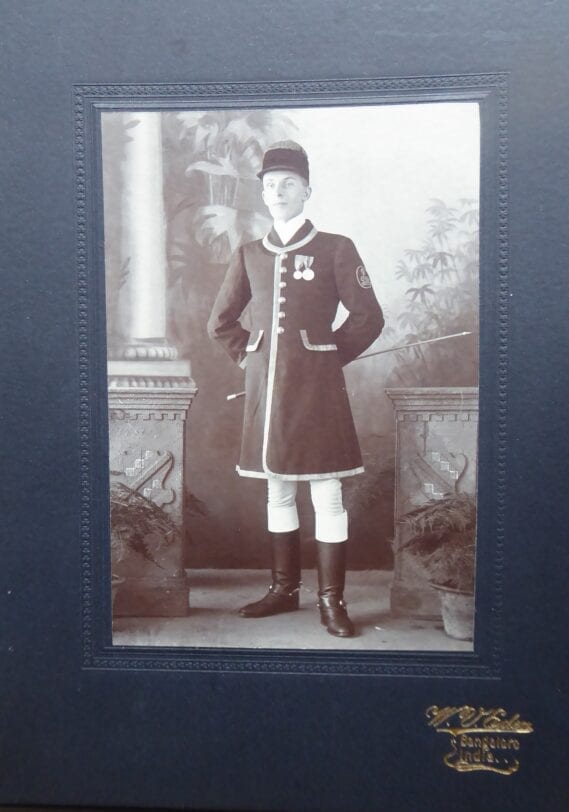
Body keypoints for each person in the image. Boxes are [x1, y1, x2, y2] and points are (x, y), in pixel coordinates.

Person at [207, 140, 384, 637]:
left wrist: (325, 356)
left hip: (319, 395)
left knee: (327, 493)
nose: (279, 192)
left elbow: (369, 317)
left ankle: (332, 600)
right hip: (268, 395)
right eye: (271, 185)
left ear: (307, 190)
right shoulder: (249, 254)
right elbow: (220, 324)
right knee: (278, 489)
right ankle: (284, 590)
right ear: (263, 194)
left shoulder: (336, 248)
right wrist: (252, 358)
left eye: (289, 184)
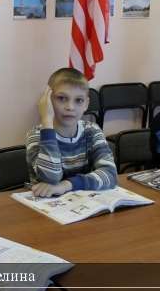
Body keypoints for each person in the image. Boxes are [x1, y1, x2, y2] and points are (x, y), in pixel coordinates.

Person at [25, 68, 117, 198]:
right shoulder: (37, 135)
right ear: (48, 101)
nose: (70, 107)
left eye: (78, 100)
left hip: (84, 204)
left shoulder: (92, 131)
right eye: (62, 98)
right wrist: (46, 120)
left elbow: (110, 174)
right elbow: (50, 179)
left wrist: (65, 185)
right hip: (46, 206)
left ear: (86, 104)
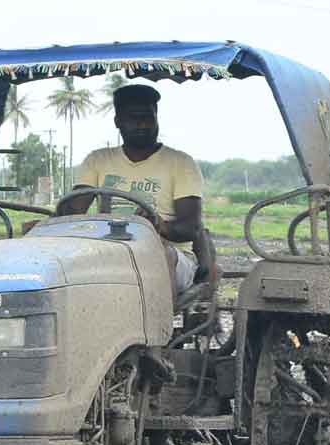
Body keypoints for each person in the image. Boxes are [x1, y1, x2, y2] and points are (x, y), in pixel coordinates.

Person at [61, 83, 215, 294]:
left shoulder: (181, 163)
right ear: (118, 121)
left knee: (160, 256)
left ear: (157, 118)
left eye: (148, 117)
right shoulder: (98, 160)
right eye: (133, 118)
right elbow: (73, 211)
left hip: (171, 256)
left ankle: (159, 316)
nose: (142, 124)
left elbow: (191, 228)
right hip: (111, 252)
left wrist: (158, 225)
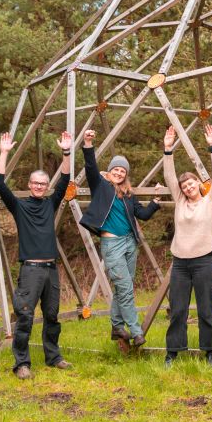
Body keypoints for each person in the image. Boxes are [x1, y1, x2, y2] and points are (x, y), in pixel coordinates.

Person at [0, 131, 73, 380]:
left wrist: (66, 152)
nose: (39, 187)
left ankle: (53, 357)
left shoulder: (50, 203)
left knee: (52, 315)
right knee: (25, 316)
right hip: (30, 270)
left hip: (51, 270)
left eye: (43, 184)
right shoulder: (20, 206)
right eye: (35, 183)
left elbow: (66, 178)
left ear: (46, 187)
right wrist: (4, 153)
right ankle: (22, 364)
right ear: (29, 185)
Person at [79, 129, 160, 347]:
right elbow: (90, 166)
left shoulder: (128, 195)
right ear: (109, 171)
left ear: (126, 175)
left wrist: (155, 202)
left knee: (124, 286)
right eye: (116, 169)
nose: (119, 173)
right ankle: (135, 331)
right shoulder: (101, 186)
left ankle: (116, 326)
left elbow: (142, 215)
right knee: (125, 288)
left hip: (130, 243)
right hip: (112, 243)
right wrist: (88, 143)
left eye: (123, 171)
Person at [162, 123, 212, 367]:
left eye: (191, 183)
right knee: (177, 310)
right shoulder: (179, 201)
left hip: (203, 262)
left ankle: (210, 353)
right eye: (184, 186)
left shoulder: (211, 200)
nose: (188, 187)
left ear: (198, 183)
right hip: (180, 264)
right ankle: (173, 353)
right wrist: (168, 150)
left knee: (206, 310)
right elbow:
·····
WORK TO COMPLETE => Copy each line of the listing that carries the word "shoulder".

WRITTEN SOLUTION =>
right shoulder: (249, 254)
left shoulder: (336, 248)
right shoulder: (37, 135)
left shoulder: (92, 131)
left shoulder: (181, 163)
right shoulder: (98, 160)
left shoulder: (50, 203)
right shoulder: (20, 206)
left shoulder: (128, 195)
right shoulder: (101, 186)
right shoulder: (179, 201)
left shoulder: (211, 200)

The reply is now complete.